The reform of American medical care is the most important topic on the nation's domestic agenda and the centerpiece of the Clinton administration's plans for social policy and long-term economic development. This book, written by a preeminent analyst of medical politics and policy who is a frequent adviser to Congress, helps to clarify the current debate over the President's bill and the proposed alternatives to it. It is essential reading for 1994.

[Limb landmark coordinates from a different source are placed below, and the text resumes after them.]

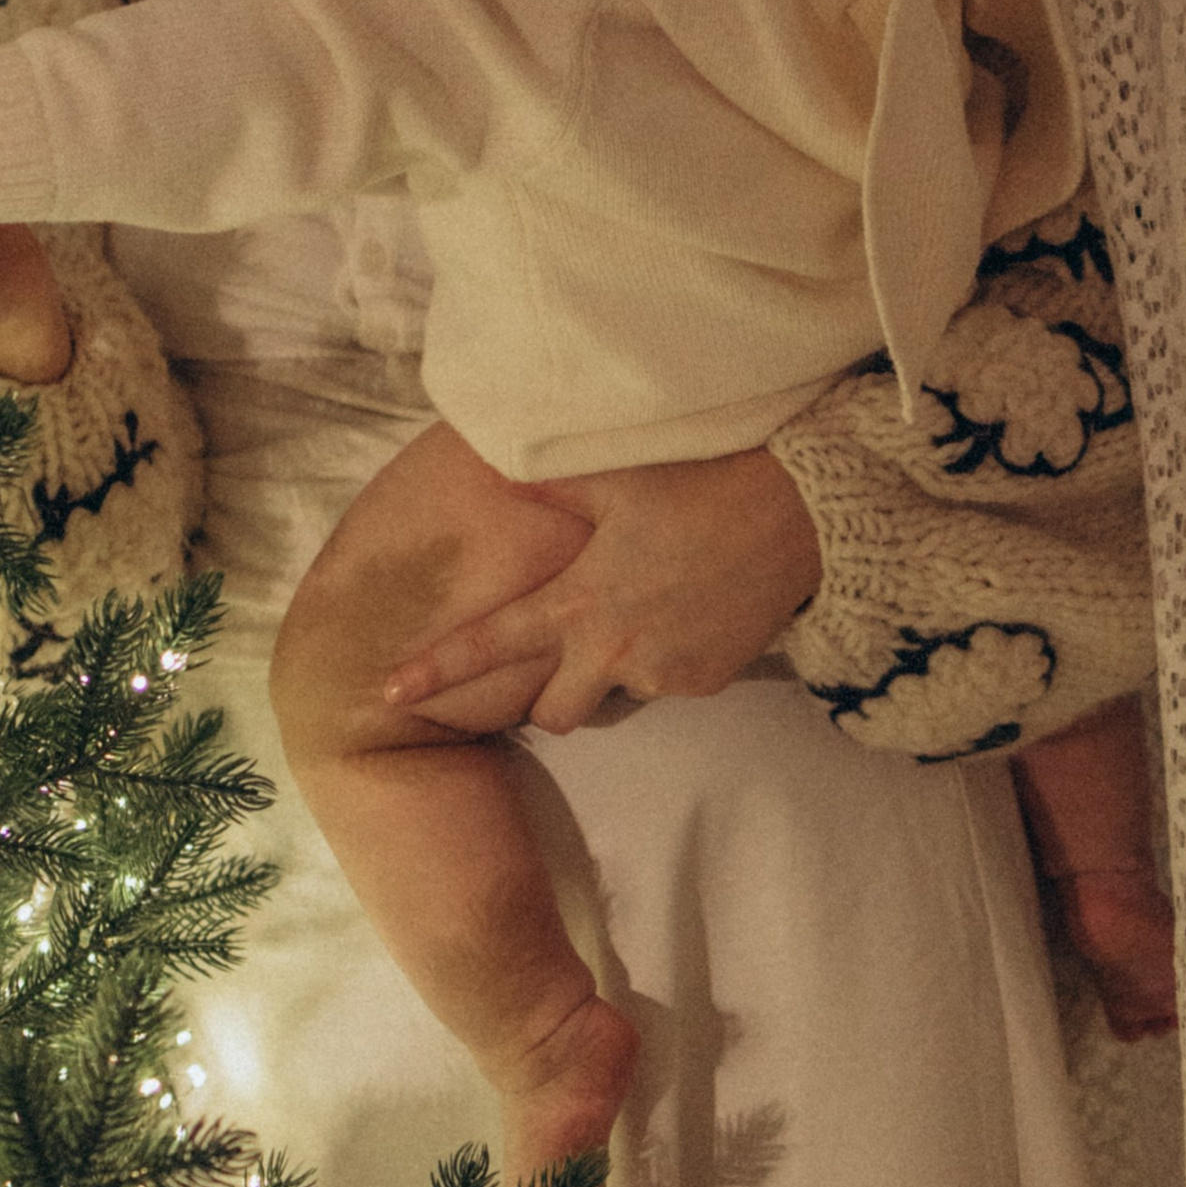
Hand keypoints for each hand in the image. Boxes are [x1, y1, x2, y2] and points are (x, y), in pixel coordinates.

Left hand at [383, 445, 822, 734]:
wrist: (798, 517)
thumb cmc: (699, 487)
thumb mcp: (615, 478)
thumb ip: (550, 486)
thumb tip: (500, 471)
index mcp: (577, 602)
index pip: (488, 646)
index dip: (433, 671)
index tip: (388, 691)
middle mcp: (613, 652)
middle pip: (554, 715)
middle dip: (548, 700)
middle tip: (566, 658)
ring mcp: (663, 674)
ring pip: (618, 694)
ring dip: (618, 668)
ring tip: (651, 607)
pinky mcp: (707, 682)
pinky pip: (671, 682)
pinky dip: (669, 658)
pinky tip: (693, 609)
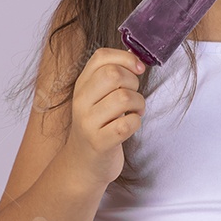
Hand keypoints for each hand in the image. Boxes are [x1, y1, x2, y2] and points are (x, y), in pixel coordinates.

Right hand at [63, 48, 146, 186]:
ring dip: (139, 103)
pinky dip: (136, 122)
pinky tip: (131, 125)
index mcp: (81, 85)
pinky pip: (127, 124)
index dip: (126, 58)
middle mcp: (81, 101)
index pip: (101, 57)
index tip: (138, 69)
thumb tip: (136, 59)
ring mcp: (88, 123)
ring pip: (124, 98)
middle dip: (134, 82)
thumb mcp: (97, 97)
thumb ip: (111, 77)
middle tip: (134, 95)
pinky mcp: (100, 143)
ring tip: (136, 111)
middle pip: (113, 75)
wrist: (83, 164)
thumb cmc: (98, 125)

Theodore Marmor, whose work has appeared in scholarly journals and books, as well as in the nation's major newspapers and magazines, here presents some of his most recent writings that illuminate the historical, political, and economic considerations lying behind various proposals now under debate. Marmor explains what we can and cannot expect from reform of American medicine, and he addresses the many conflicting claims about the remedies for America's problems with medical costs, quality, access, and organizations. He discusses, for example:
—the misplaced faith that cutting waste will greatly ease our financial troubles and markedly improve our health;
—the exaggerated arguments for "managed competition";
—the myths that either non-profit or for-profit institutions are the key to reform;
—the misleading and fearful debate over rationing;
—the lessons to be learned from Canada's and Japan's experiments with universal health insurance;
—the controversial place of Medicare in the current reform struggle;
—barriers facing implementation of any of the major health care proposals;
—and the possibility of fusing different approaches to achieve reform.